If you publish anonymous brand content with no named author, you're sending the model a signal that nobody at your company is willing to put their name on the claim. The model takes the hint.
Finding 4: recency matters — but less than you'd think.
For non-news commercial queries, citation rates didn't strongly favor newer content. A 2-year-old reference page with high claim density and strong entity signals beat 3-month-old marketing pages in 78% of head-to-head comparisons.
What did matter was a visible "last updated" date. Pages with an explicit last-updated stamp (in the visible content, not just `lastmod` in the sitemap) got cited more often than equivalent pages with no date at all. The model wants to know the content is still valid — but doesn't require it to be brand new.
Finding 5: the four models disagree more than you'd expect.
We saw substantial overlap in citation patterns across models, but also genuine divergence:
- ChatGPT leans heavily on Wikipedia and well-established news sources. Slightly conservative.
- Claude cites a wider range of sources, more willing to surface specialized blogs and original-research pages.
- Perplexity cites the most aggressively — almost every claim has a link. Best surface for owned-content citations because it's actively pulling from live results.

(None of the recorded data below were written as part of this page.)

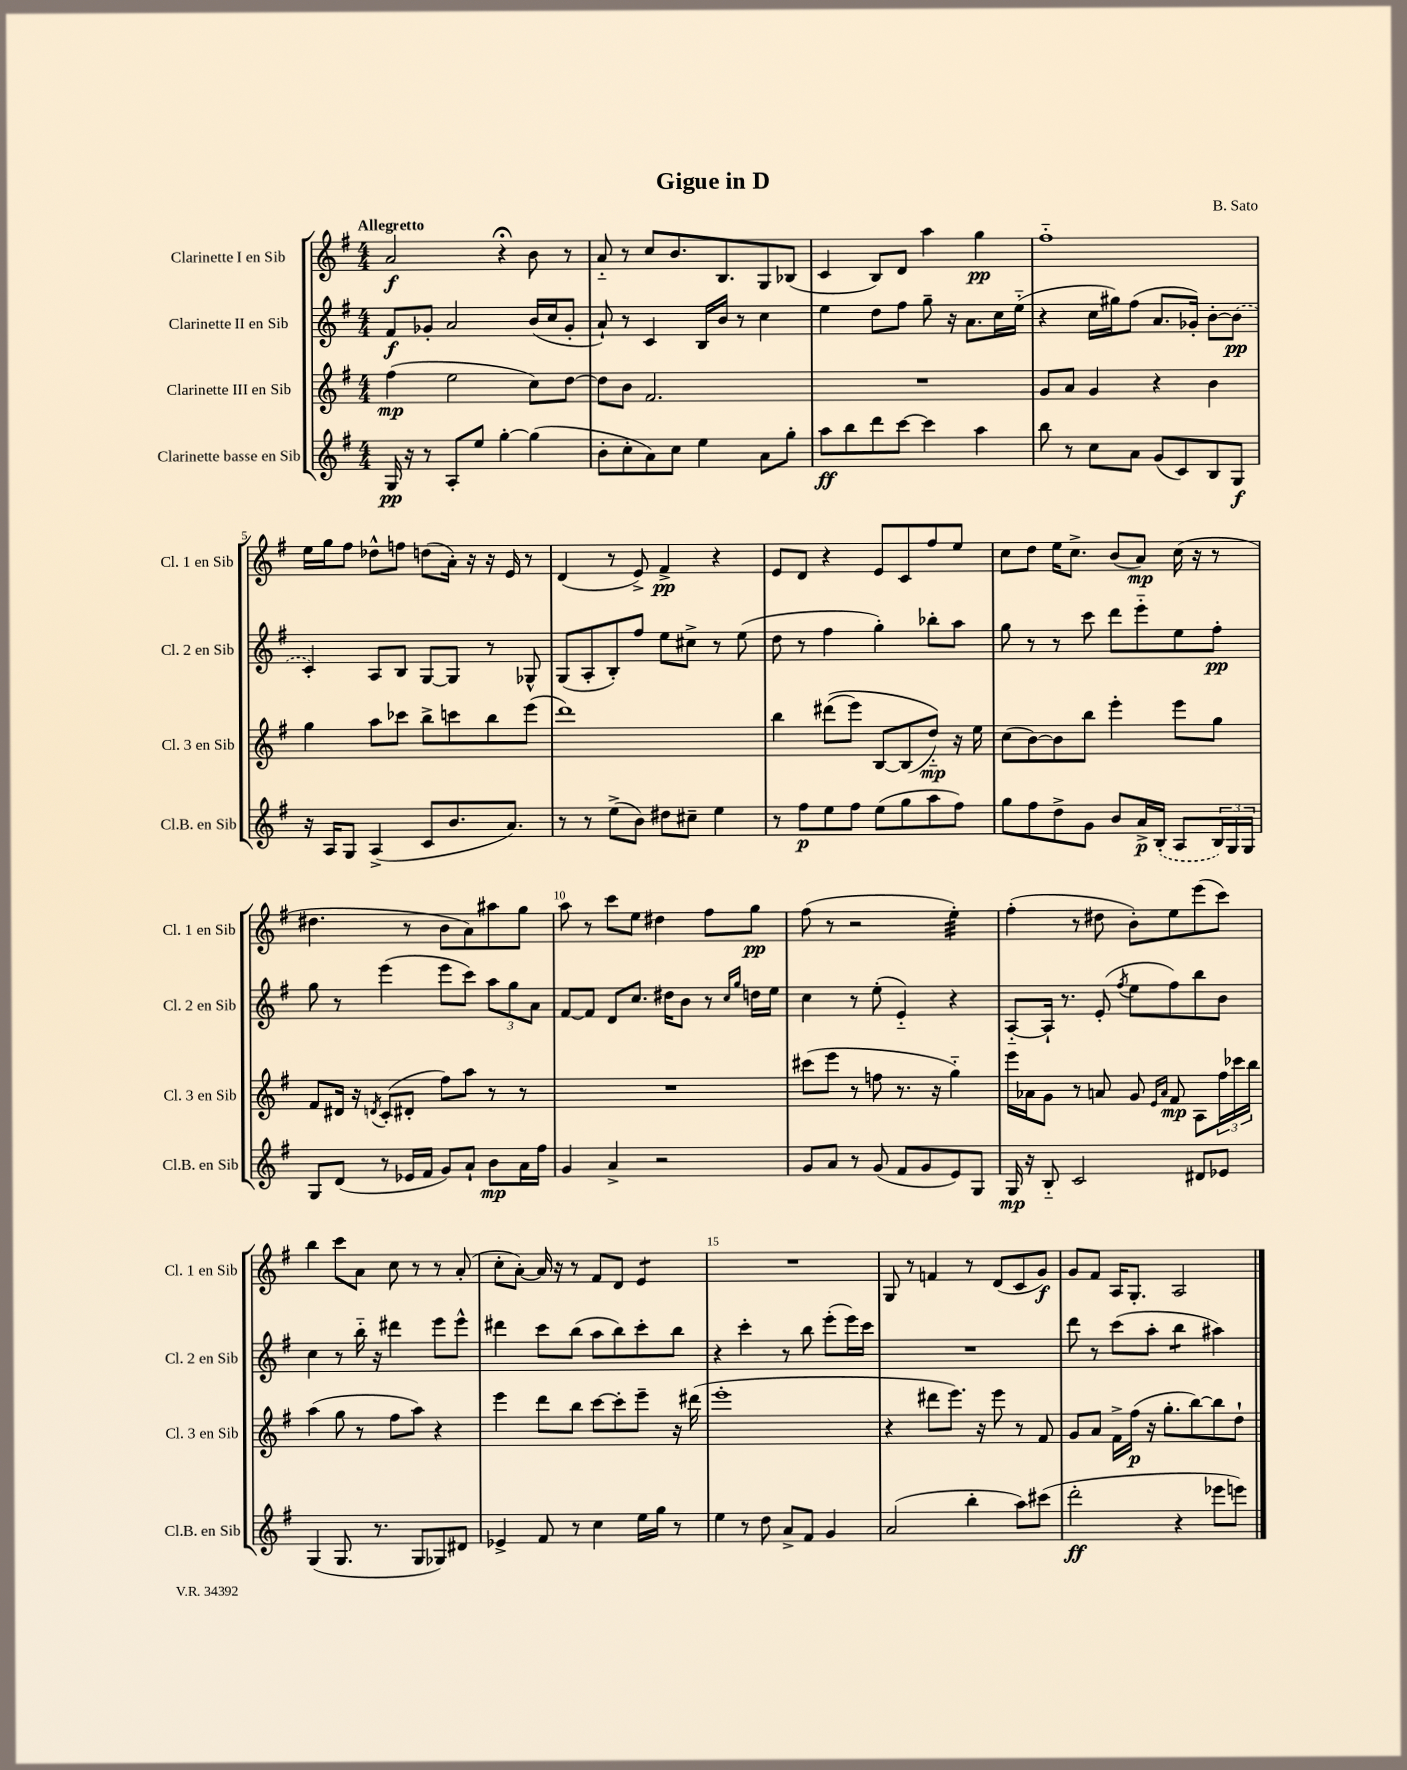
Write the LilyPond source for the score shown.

\header { title = "Gigue in D" composer = "B. Sato" }
<<
\new StaffGroup <<
\new Staff = "s0" \with { instrumentName = "Clarinette I en Sib" shortInstrumentName = "Cl. 1 en Sib" } {
    \clef treble \key g \major \numericTimeSignature \time 4/4 \tempo "Allegretto"
    a'2\f r4\fermata b'8 r8 |
    a'8-_ r8 c''8 b'8. b8. g8 bes8( |
    c'4 b8) d'8 a''4 g''4\pp |
    fis''1-_ |
    e''16 g''16 fis''8 des''8-^ f''8 d''8( a'16-.) r16 r16 e'16 r8 |
    d'4( r8 e'8->) fis'4->\pp r4 |
    e'8 d'8 r4 e'8 c'8 fis''8 e''8 |
    c''8 d''8 e''16 c''8.-> b'8( a'8\mp) c''16( r16 r8 |
    dis''4. r8 b'8 a'8) ais''8 g''8 |
    a''8 r8 c'''8 e''8 dis''4 fis''8 g''8\pp |
    fis''8( r8 r2 e''4:32-.) |
    fis''4-.( r8 dis''8 b'8-.) e''8 e'''8( c'''8) |
    b''4 c'''8 a'8 c''8 r8 r8 a'8-.( |
    c''8-. a'8~-.) a'16 r16 r8 fis'8 d'8 e'4:8 |
    R1 |
    g8 r8 f'4 r8 d'8( c'8 g'8\f) |
    g'8 fis'8 a16 g8.-. a2 \bar "|." |
}
\new Staff = "s1" \with { instrumentName = "Clarinette II en Sib" shortInstrumentName = "Cl. 2 en Sib" } {
    \clef treble \key g \major \numericTimeSignature \time 4/4
    fis'8\f ges'8-. a'2 b'16( c''16 ges'8-. |
    a'8-!) r8 c'4 b16 b'16 r8 c''4 |
    e''4 d''8 fis''8 g''8-- r16 a'8. c''16 e''16-_( |
    r4 c''16 gis''16) fis''8( a'8. ges'16-.) b'8~-. \once \slurDashed b'8\pp( |
    c'4-.) a8 b8 g8~ g8 r8 ges8-^ |
    g8( a8-. b8-.) fis''8 e''8 cis''8-> r8 e''8( |
    d''8 r8 fis''4 g''4-.) bes''8-. a''8 |
    g''8 r8 r8 c'''8 d'''8 e'''8-_ e''8 fis''8-.\pp |
    g''8 r8 e'''4( e'''8 c'''8) \tuplet 3/2 { a''8 g''8 a'8 } |
    fis'8~ fis'8 d'8 c''8. dis''16 b'8 r8 \grace { c''16 g''16 } d''16 e''16 |
    c''4 r8 e''8-.( e'4-_) r4 |
    a8~-_ a16-! r8. e'8-.( \acciaccatura { fis''8 } e''8 fis''8) b''8 b'8 |
    c''4 r8 b''16-_ r16 dis'''4 e'''8 e'''8-^ |
    dis'''4 c'''8 b''8( a''8 b''8) c'''8-. b''8 |
    r4 c'''4-. r8 b''8 e'''8-.( e'''16) c'''16 |
    R1 |
    d'''8 r8 c'''8( a''8-. b''4:8 ais''4) \bar "|." |
}
\new Staff = "s2" \with { instrumentName = "Clarinette III en Sib" shortInstrumentName = "Cl. 3 en Sib" } {
    \clef treble \key g \major \numericTimeSignature \time 4/4
    fis''4\mp( e''2 c''8) d''8~ |
    d''8 b'8 fis'2. |
    R1 |
    g'8 a'8 g'4 r4 b'4 |
    g''4 a''8 ces'''8 b''8-> c'''8 b''8 e'''8( |
    d'''1) |
    b''4 dis'''8(\( e'''8) b8~ b8( d''8-_\mp)\) r16 e''16 |
    c''8( b'8~) b'8 b''8 e'''4-. e'''8 g''8 |
    fis'8 dis'16 r16 \acciaccatura { d'8 } c'8-.( dis'8-. fis''8) a''8 r8 r8 |
    R1 |
    cis'''8( e'''8 r8 f''8 r8. r16 g''4-_) |
    e'''16 aes'16 g'8 r8 a'8 g'8 \grace { e'16 a'16 } fis'8\mp a8 \tuplet 3/2 { fis''16 ces'''16 b''16 } |
    a''4( g''8 r8 fis''8 a''8) r4 |
    e'''4 d'''8 b''8 c'''8~ c'''8-. e'''8-- r16 dis'''16( |
    e'''1-. |
    r4 dis'''8 e'''8.) r16 e'''8 r8 fis'8 |
    g'8 a'8 fis'16-> fis''16\p( r16 g''8.-. b''8~) b''8 d''8-! \bar "|." |
}
\new Staff = "s3" \with { instrumentName = "Clarinette basse en Sib" shortInstrumentName = "Cl.B. en Sib" } {
    \clef treble \key g \major \numericTimeSignature \time 4/4
    g16\pp r16 r8 a8-. e''8 g''4~-. g''4( |
    b'8-. c''8-. a'8) c''8 e''4 a'8 g''8-. |
    a''8\ff b''8 d'''8 c'''8~ c'''4 a''4 |
    b''8 r8 c''8 a'8 g'8( c'8) b8 g8\f |
    r16 a16 g8 a4->( c'8 b'8. a'8.) |
    r8 r8 e''8->( b'8) dis''8 cis''8-- e''4 |
    r8 fis''8\p e''8 fis''8 e''8( g''8 a''8 fis''8) |
    g''8 fis''8 d''8-> g'8 b'8 a'16->\p \once \slurDashed b16-.( a8 \tuplet 3/2 { b16) g16 g16 } |
    g8 d'8( r8 ees'16 fis'16 g'8) a'8-! b'8\mp a'16 fis''16 |
    g'4 a'4-> r2 |
    g'8 a'8 r8 g'8( fis'8 g'8 e'8) g8 |
    g16\mp r16 b8-_ c'2 dis'8 ees'8 |
    g4( g8. r8. g8 ges8) dis'8 |
    ees'4-> fis'8 r8 c''4 e''16 g''16 r8 |
    e''4 r8 d''8 a'8-> fis'8 g'4 |
    a'2( b''4-. a''8) cis'''8( |
    d'''2-.\ff r4 ees'''8 e'''8) \bar "|." |
}
>>
>>
\layout { \context { \Score \override BarNumber.break-visibility = ##(#f #t #t) barNumberVisibility = #(every-nth-bar-number-visible 5) } }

- Gemini heavily favors Google-indexed pages with strong classic SEO signals. Closest to a "search engine that talks back" model.
Strategic implication: optimizing only for one model is risky. The portfolio of LLM surfaces will keep diversifying. What earns citations across all four is the underlying claim quality + entity strength — not platform-specific tricks.
What we'd do tomorrow
If you're starting AEO from scratch and want to move citation share over the next 90 days, here's the order:
- Audit your About page + Person schema. If your founders don't have explicit Person markup linked to LinkedIn / Wikidata, fix this first. It's free and high-leverage.
- Add Wikidata entries for your brand + key people. Not Wikipedia — Wikidata first. Easier to earn, foundational.
- Pick your top 5 commercial query targets and rewrite them for claim density. Short paragraphs, specific numbers, named sources, FAQ block at the end.
- Add author bylines to every published page, linked to Person schema, with credentials visible.
- Sample LLM responses to your target queries monthly. You can't optimize what you can't observe.
Wider takeaway: AEO isn't a separate discipline. It's classic content quality + entity discipline + structured markup, applied with rigor. The brands that win are the ones who treat their own data as carefully as Wikipedia treats its citations.
The blue link will be a smaller share of the surface every year. The citation in the answer will be a bigger one. Build for both.